Produce a perfect copy of the listing, matching each line.

→ **Input data**
■ ■ ■ ■ ■
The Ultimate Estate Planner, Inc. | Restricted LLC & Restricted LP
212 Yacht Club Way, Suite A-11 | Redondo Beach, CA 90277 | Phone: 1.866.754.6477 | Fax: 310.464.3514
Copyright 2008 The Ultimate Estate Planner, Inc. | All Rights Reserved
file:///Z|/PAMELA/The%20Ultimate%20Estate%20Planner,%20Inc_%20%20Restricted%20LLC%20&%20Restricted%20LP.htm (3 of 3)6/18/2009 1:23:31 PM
■ ■ ■ ■ ■
→ **Result for this exercise**
The Ultimate Estate Planner, Inc. | Restricted LLC & Restricted LP
212 Yacht Club Way, Suite A-11 | Redondo Beach, CA 90277 | Phone: 1.866.754.6477 | Fax: 310.464.3514
Copyright 2008 The Ultimate Estate Planner, Inc. | All Rights Reserved
file:///Z|/PAMELA/The%20Ultimate%20Estate%20Planner,%20Inc_%20%20Restricted%20LLC%20&%20Restricted%20LP.htm (3 of 3)6/18/2009 1:23:31 PM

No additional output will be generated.